Francis Schaeffer on the Failure of Classical Apologetics

In a section titled "Presuppositional Apologetics Would Have Stopped the Decay," Francis Schaeffer shows his Van Tillian sleeve:
It was indeed unfortunate that our Christian "thinkers," in the time before the shift [from absolute truth] took place and the chasm was fixed, did not teach and preach with a clear grasp of presuppositions. Had they done this, they would not have been taken by surprise, and they could have helped young people to face their difficulties. The really foolish thing is that even now, years after the shift is complete, many Christians still do not know what is happening. And this is because they are still not being taught the importance of thinking in terms of presuppositions, especially concerning truth.

The flood-waters of secular thought and liberal theology overwhelmed the Church because the leaders did not understand the importance of combating a false set of presuppositions. They largely fought the battle on the wrong ground and so, instead of being ahead in both defense and communication, they lagged woefully behind. This was a real weakness which it is hard, even today, to rectify among evangelicals.

The use of classical apologetics before this shift took place was effective only because non-Christians were functioning, on the surface, on the same presuppositions, even if they had an inadequate base for them. In classical apologetics though, presuppositions were rarely analyzed, discussed or taken into account.
-Francis Schaeffer; The God Who Is There Page 9

If this was true when Schaeffer wrote this in 1981, then how much more true is it today, with the postmodern shifts which have taken place! Given Schaeffer's analysis, it is more important today than ever before in history for us to have a firm grasp of presuppositions and their role in understanding truth.
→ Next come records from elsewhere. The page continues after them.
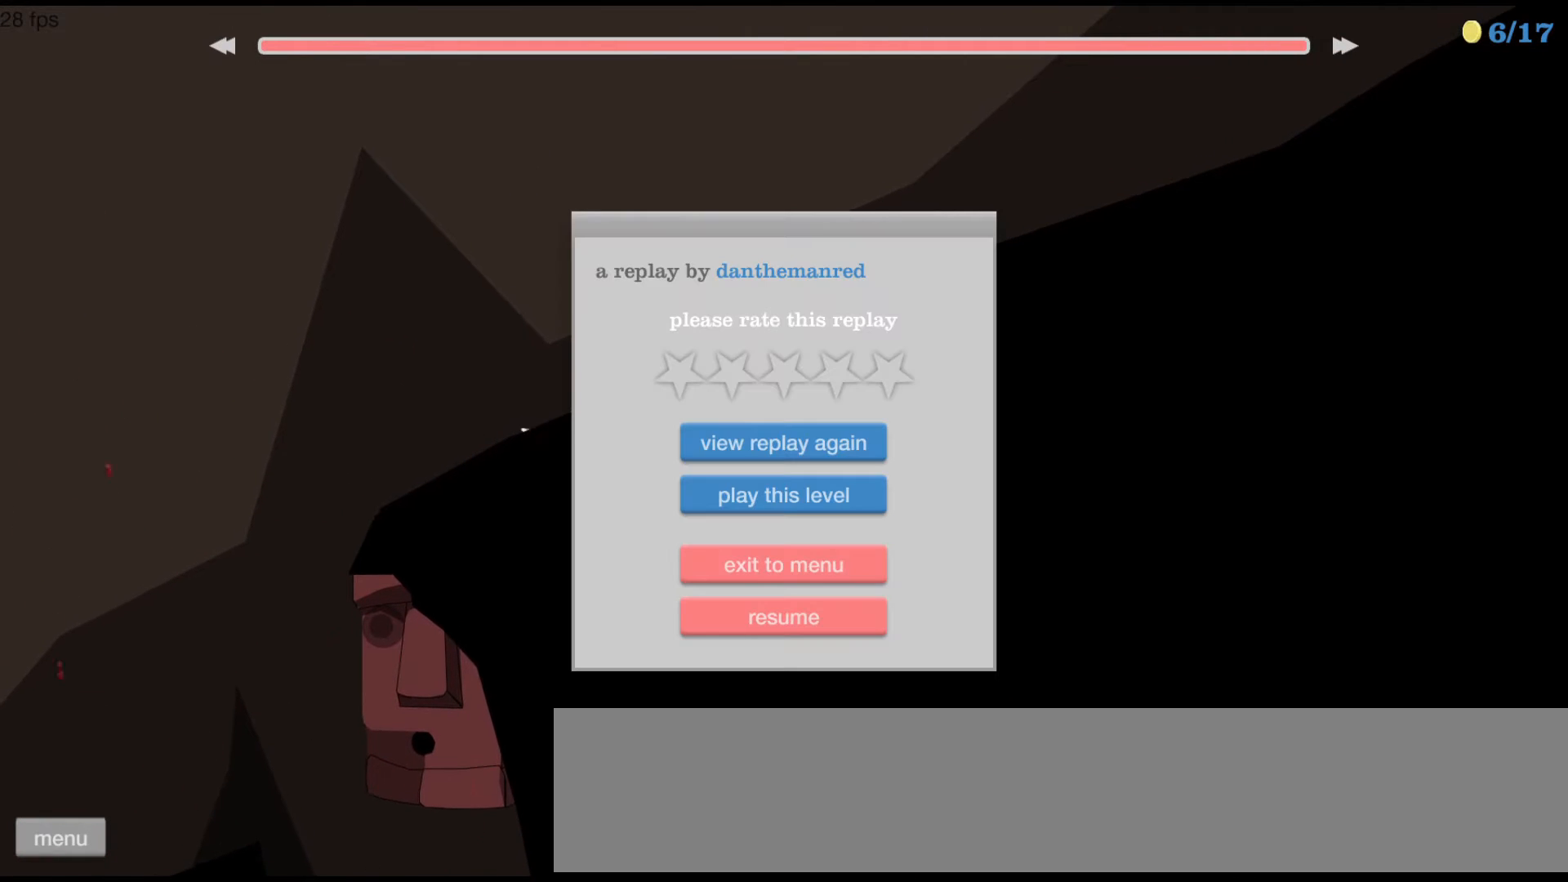
{"keys": [], "events": []}
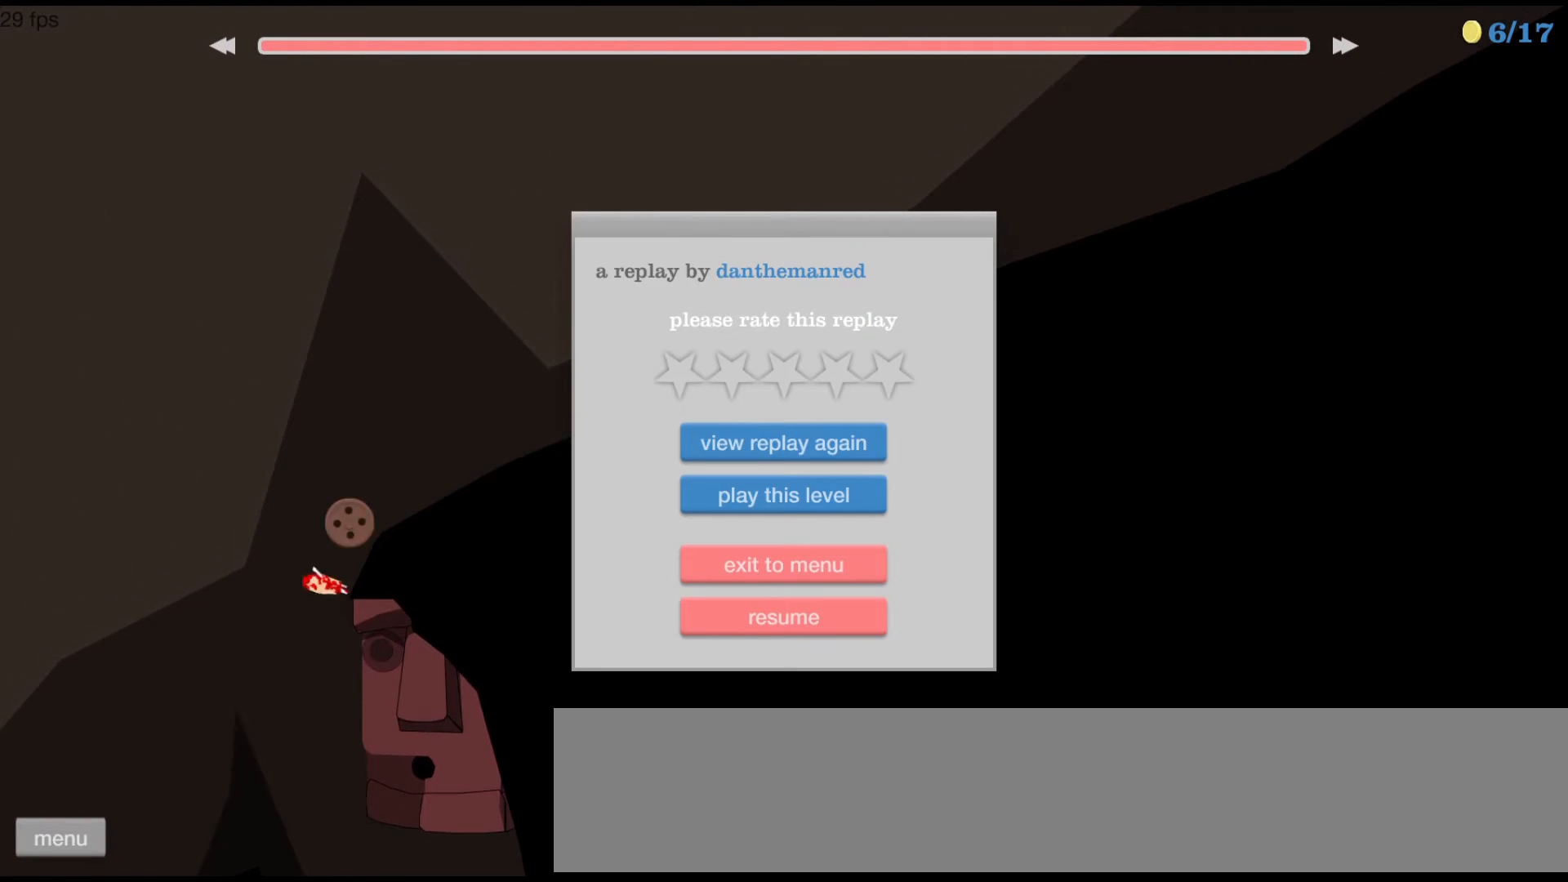
{"keys": [], "events": []}
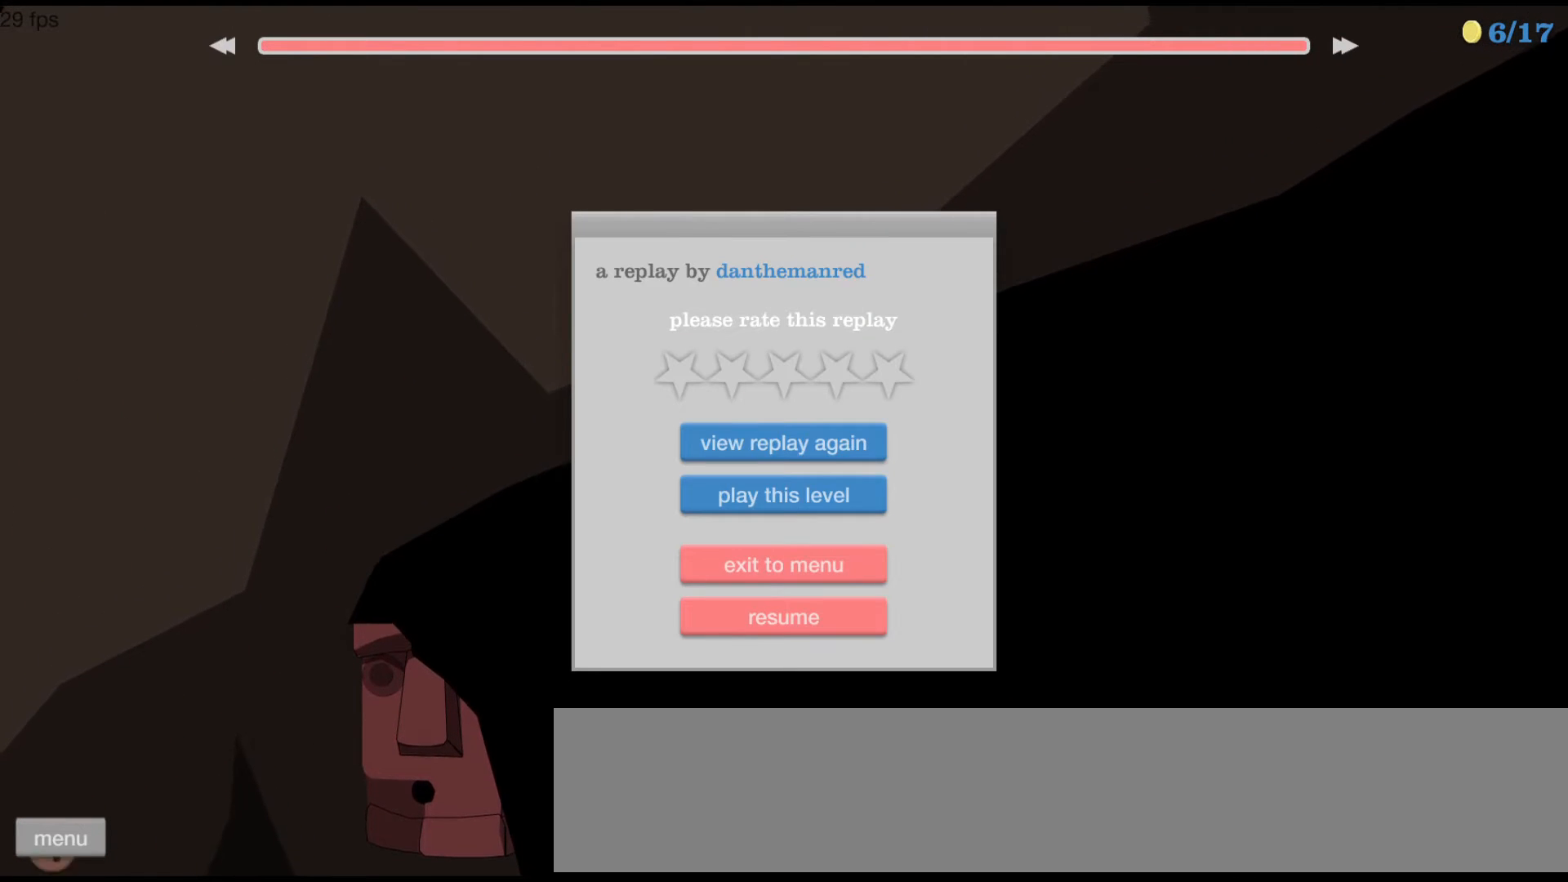
{"keys": [], "events": []}
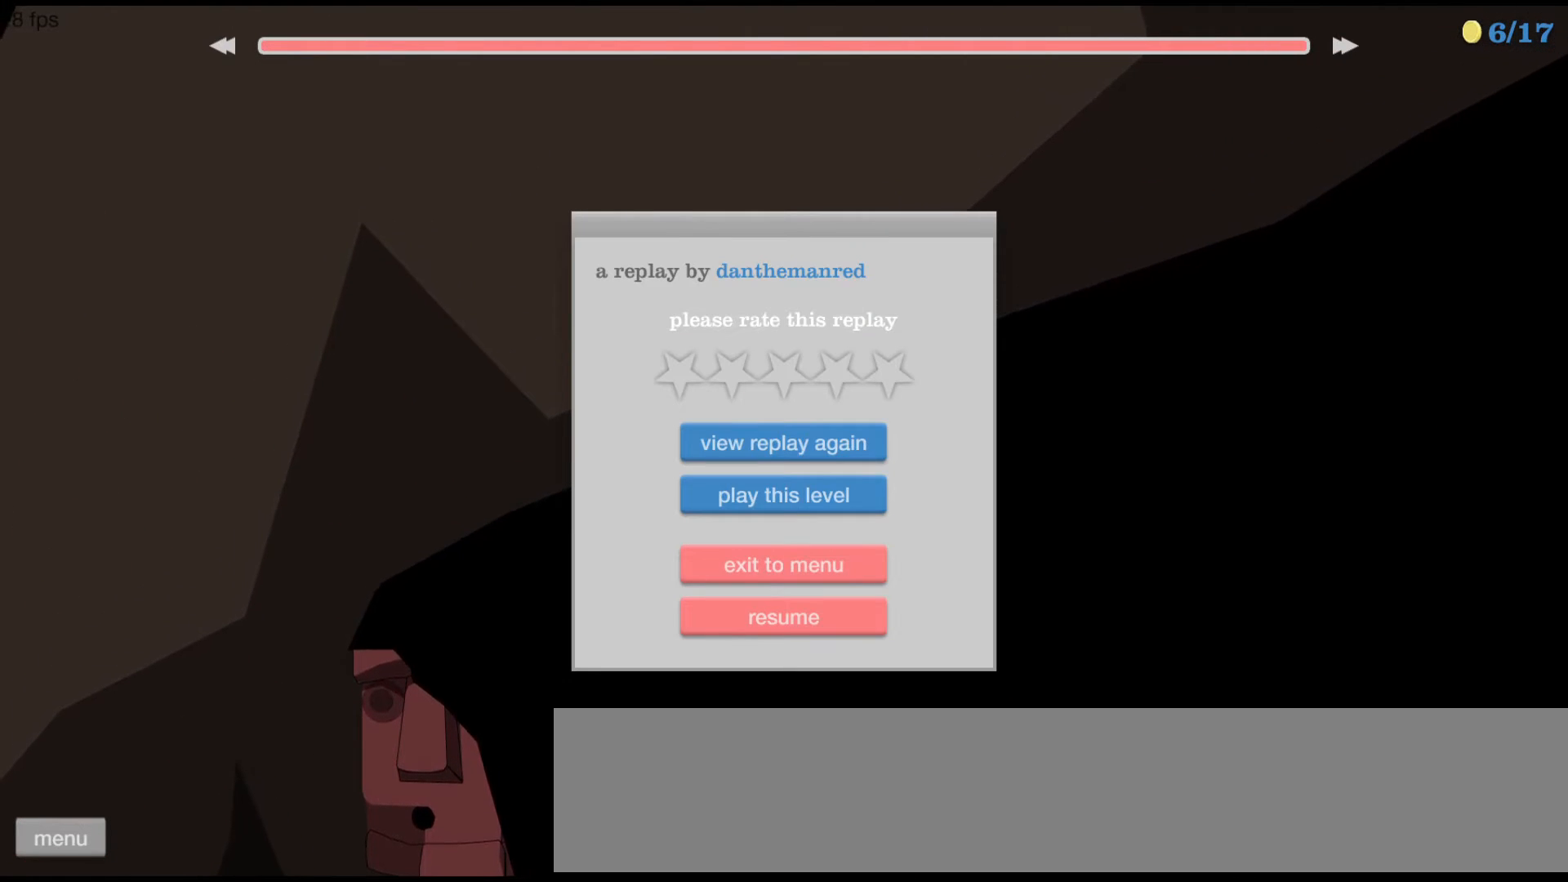
{"keys": [], "events": []}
The presuppositional gulf between the Christian and the common pagan has never been wider than it is in our day.

And, if Schaeffer is right (which I think he is), the harder it will become to do classical apologetics. Classical apologetics requires something of a Scottish Common Sense epistemology, and yet - right or wrong - that old-hat approach to knowledge would hardly be acceptable to your average man on the street, or to your average educated person for that matter. As people move further away from the commonsense approach, the greater the challenge for the classical apologists who thinks that he can somehow prove God's existence by unbelieving standards without addressing the deeply flawed assumptions that your average nihilistic optimist brings to the table.